→ TO-DO ITEM
Among the entries, which lines carry the string "operator"? Copy every one.

→ EXERCISE DATA
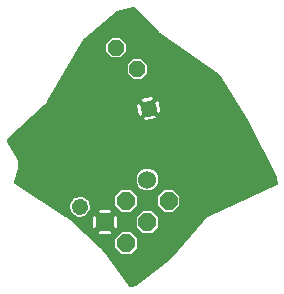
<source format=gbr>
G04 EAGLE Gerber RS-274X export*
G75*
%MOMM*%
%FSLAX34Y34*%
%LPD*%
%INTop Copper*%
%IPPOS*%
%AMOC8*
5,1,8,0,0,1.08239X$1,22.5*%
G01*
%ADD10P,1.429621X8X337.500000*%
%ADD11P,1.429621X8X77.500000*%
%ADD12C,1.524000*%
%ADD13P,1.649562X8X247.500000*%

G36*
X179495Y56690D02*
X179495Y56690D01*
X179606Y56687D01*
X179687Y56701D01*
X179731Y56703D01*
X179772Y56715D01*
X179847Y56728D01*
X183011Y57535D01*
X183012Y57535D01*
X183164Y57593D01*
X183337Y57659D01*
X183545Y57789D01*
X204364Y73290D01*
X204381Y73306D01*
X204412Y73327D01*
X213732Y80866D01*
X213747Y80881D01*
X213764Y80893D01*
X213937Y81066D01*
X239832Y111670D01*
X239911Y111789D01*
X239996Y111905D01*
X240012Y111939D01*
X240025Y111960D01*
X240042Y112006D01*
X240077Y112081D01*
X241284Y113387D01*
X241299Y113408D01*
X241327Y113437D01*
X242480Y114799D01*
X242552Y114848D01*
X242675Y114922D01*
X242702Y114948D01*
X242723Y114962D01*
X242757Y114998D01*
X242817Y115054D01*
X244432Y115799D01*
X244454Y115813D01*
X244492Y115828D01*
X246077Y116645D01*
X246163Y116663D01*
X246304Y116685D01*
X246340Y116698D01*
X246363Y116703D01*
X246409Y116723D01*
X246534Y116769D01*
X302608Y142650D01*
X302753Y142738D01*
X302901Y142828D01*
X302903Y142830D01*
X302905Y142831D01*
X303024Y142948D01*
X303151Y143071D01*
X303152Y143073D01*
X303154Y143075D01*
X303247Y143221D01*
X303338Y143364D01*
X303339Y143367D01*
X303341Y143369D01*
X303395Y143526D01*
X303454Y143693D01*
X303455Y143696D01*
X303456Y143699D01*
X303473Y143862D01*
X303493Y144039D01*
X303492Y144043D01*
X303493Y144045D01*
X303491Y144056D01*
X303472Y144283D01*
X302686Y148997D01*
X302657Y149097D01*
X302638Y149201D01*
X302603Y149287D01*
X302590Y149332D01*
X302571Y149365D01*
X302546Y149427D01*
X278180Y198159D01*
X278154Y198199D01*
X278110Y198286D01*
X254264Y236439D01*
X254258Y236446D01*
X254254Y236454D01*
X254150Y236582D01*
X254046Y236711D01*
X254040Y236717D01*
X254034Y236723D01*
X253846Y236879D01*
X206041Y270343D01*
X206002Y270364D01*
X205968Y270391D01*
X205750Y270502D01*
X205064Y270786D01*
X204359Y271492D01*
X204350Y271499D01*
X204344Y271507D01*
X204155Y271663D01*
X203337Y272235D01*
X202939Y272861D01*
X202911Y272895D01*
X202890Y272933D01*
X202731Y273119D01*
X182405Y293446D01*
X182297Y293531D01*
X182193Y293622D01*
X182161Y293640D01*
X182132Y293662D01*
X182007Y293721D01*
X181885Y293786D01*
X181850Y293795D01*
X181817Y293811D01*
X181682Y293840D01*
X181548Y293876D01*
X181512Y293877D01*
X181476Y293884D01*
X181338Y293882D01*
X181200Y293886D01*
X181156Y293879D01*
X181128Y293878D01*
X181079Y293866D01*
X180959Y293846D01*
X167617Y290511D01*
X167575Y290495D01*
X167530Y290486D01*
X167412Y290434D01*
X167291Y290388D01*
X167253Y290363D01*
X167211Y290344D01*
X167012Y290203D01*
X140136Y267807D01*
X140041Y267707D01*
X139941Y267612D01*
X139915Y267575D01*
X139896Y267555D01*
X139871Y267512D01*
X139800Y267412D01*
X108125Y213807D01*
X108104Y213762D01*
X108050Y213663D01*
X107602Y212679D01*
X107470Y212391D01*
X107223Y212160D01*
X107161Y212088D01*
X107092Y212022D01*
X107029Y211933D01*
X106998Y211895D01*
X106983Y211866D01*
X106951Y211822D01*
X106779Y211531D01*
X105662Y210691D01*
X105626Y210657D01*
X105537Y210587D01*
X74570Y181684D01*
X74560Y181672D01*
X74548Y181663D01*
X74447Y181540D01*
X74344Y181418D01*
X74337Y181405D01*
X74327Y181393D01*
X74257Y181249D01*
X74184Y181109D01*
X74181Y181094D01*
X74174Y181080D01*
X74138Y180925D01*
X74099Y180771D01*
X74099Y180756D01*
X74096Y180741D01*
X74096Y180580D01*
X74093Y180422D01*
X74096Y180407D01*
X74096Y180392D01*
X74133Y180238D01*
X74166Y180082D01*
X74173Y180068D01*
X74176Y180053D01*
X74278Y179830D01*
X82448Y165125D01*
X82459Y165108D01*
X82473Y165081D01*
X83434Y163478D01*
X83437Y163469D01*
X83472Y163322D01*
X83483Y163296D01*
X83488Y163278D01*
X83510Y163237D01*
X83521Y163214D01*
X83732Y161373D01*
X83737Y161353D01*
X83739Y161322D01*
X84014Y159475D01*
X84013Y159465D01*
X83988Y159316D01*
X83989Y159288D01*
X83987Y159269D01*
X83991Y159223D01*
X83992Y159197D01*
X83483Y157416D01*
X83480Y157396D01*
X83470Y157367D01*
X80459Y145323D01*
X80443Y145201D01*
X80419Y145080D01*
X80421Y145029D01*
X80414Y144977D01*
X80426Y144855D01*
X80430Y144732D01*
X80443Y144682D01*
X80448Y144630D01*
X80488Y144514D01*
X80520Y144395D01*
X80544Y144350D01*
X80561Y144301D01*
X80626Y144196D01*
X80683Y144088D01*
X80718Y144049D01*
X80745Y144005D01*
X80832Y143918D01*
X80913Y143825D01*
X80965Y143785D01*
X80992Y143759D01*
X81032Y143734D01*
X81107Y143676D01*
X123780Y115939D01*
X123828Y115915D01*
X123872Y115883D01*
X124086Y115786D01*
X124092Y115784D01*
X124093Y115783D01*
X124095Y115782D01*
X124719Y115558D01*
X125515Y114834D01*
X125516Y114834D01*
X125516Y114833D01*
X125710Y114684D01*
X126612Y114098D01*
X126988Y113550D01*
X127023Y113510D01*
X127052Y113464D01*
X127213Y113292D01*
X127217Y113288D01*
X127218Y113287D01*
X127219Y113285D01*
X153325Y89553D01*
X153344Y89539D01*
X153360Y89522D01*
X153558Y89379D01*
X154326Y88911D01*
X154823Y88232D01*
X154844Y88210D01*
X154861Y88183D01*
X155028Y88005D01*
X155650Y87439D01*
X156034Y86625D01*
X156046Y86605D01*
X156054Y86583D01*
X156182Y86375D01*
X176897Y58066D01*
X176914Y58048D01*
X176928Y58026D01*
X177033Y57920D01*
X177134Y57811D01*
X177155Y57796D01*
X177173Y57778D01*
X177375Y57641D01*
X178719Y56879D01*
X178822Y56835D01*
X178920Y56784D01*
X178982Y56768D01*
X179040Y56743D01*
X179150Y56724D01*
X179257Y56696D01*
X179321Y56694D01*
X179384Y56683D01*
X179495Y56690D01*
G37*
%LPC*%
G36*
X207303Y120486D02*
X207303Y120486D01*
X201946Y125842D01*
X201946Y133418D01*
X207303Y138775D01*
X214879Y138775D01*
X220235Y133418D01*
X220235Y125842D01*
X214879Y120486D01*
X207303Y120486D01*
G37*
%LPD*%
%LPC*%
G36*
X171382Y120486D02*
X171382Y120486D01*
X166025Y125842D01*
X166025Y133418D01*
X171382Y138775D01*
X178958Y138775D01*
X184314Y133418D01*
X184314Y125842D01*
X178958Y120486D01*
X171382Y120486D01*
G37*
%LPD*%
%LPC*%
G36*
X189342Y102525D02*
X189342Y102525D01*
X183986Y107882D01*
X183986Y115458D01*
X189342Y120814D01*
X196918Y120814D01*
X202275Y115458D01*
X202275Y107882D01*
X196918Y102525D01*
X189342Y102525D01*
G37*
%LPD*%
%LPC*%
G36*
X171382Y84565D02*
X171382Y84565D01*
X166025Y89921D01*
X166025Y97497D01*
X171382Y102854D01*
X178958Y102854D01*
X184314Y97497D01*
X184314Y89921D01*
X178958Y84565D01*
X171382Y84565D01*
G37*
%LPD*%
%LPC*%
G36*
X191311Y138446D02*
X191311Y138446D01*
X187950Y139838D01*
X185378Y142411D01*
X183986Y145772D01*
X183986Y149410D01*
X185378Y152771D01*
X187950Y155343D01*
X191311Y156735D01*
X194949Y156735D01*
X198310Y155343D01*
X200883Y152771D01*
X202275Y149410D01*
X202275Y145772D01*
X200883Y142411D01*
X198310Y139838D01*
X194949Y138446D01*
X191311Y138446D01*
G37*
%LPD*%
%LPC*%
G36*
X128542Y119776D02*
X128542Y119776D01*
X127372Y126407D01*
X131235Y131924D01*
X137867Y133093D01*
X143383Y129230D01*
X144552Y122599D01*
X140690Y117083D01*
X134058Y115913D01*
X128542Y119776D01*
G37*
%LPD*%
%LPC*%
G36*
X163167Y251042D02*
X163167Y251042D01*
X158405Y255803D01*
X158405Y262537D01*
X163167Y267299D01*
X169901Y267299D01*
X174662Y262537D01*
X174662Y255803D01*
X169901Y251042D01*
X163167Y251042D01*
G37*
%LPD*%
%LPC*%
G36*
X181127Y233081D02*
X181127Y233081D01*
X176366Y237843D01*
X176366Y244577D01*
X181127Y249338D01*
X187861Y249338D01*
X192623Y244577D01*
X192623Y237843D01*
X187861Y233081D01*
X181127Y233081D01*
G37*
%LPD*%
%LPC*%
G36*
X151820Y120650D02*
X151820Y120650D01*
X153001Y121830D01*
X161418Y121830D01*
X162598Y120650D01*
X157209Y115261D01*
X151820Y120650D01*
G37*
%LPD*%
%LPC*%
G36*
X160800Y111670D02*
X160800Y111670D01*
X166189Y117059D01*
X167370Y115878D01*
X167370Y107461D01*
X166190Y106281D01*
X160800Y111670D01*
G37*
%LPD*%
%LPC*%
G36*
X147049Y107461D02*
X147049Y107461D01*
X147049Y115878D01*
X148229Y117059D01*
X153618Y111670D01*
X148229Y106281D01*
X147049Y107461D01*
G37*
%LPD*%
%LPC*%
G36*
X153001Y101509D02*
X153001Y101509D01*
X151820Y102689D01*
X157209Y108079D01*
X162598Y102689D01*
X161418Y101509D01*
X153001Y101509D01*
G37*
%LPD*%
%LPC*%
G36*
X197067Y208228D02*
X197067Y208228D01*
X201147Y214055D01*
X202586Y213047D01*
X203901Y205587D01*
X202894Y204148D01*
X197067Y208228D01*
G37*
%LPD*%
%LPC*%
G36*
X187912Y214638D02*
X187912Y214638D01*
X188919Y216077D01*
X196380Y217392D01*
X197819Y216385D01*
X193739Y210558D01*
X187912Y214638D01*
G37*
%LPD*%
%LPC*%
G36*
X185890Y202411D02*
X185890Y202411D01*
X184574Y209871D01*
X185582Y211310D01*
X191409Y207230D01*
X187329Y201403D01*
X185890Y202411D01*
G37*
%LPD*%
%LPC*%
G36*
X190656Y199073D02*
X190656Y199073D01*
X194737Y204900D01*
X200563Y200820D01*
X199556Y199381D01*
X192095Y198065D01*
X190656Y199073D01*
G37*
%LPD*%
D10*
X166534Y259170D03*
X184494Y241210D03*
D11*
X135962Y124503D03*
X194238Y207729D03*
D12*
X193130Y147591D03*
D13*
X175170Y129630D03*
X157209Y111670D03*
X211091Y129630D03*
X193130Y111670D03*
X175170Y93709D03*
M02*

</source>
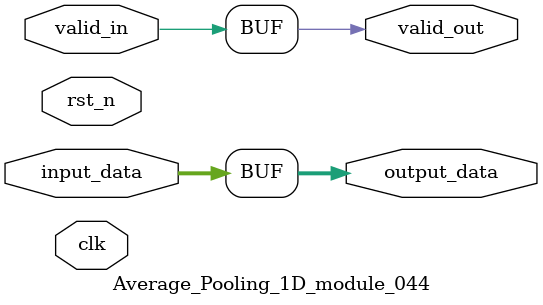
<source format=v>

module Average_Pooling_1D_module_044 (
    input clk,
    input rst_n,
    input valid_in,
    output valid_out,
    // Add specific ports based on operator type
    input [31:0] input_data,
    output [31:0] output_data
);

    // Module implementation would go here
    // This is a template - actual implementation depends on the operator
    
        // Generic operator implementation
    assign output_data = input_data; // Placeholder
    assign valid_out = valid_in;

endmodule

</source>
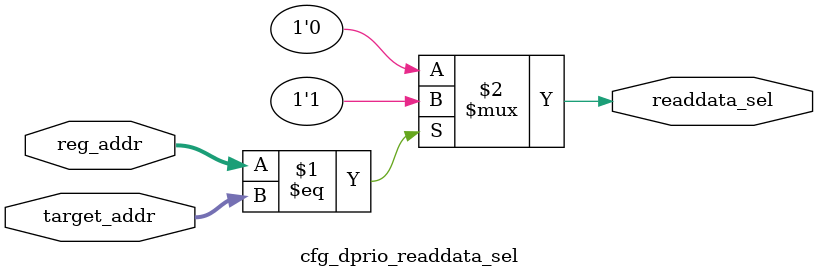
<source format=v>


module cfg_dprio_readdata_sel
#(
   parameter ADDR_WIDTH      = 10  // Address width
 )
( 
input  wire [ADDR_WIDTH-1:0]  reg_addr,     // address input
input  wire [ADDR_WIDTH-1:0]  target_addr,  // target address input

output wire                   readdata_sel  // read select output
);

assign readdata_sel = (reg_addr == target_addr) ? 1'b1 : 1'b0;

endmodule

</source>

→ YOUR RESPONSE
    // Add specific ports based on operator type
    // This is a template - actual implementation depends on the operator
        // Generic operator implementation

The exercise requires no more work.